■ REQUIRED ACTION:
For the listing below, the answer is an exact retyping of the lines from the one with "nand (d3, x0, x2);" through the one with "assign G[3] = B[3];", both included, without pictures.

GIVEN DATA START

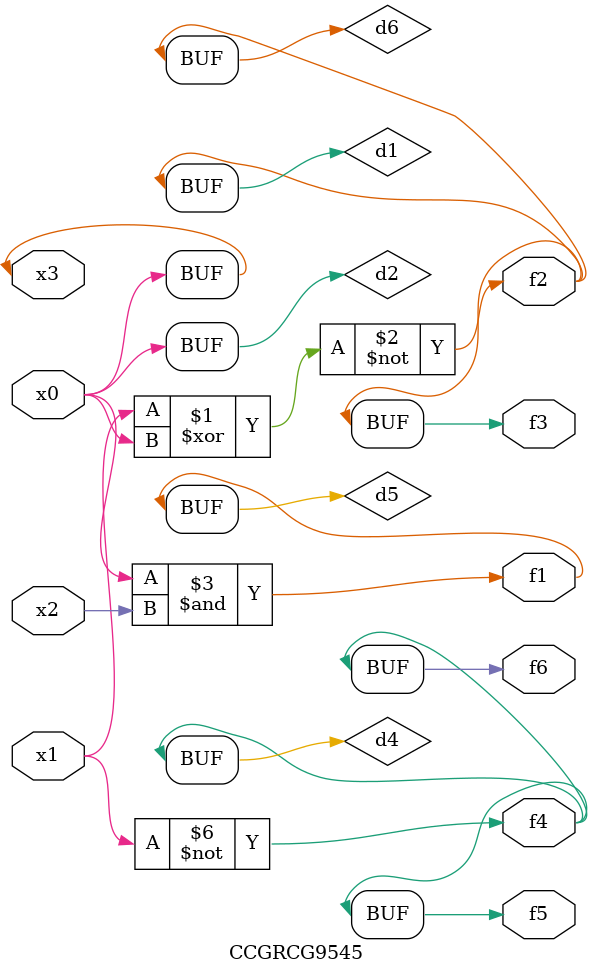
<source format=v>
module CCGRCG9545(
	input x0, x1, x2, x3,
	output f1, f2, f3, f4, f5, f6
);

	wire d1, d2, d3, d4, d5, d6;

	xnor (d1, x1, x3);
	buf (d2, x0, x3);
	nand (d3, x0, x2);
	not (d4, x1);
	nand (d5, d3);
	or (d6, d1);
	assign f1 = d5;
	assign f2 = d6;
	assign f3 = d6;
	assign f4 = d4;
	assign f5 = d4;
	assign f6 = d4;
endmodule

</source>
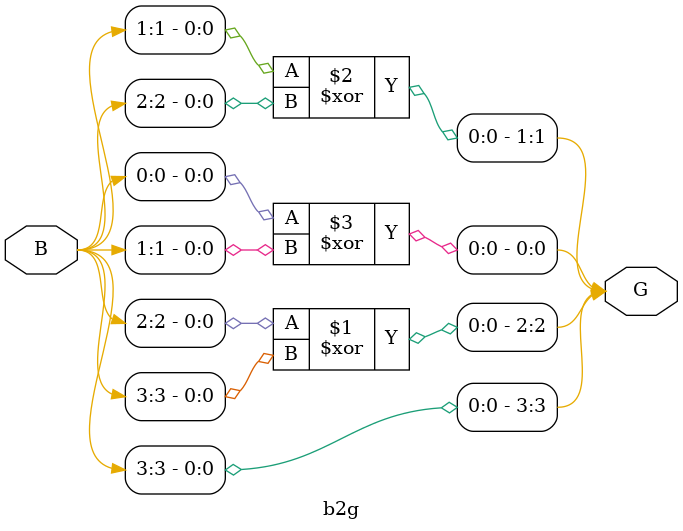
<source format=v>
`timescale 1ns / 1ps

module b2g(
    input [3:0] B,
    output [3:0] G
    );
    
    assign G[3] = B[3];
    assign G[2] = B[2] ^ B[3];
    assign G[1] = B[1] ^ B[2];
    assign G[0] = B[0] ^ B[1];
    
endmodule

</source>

GIVEN DATA END

■ OUTPUT FOR THIS EXERCISE:
	nand (d3, x0, x2);
	not (d4, x1);
	nand (d5, d3);
	or (d6, d1);
	assign f1 = d5;
	assign f2 = d6;
	assign f3 = d6;
	assign f4 = d4;
	assign f5 = d4;
	assign f6 = d4;
endmodule

</source>
<source format=v>
`timescale 1ns / 1ps

module b2g(
    input [3:0] B,
    output [3:0] G
    );
    
    assign G[3] = B[3];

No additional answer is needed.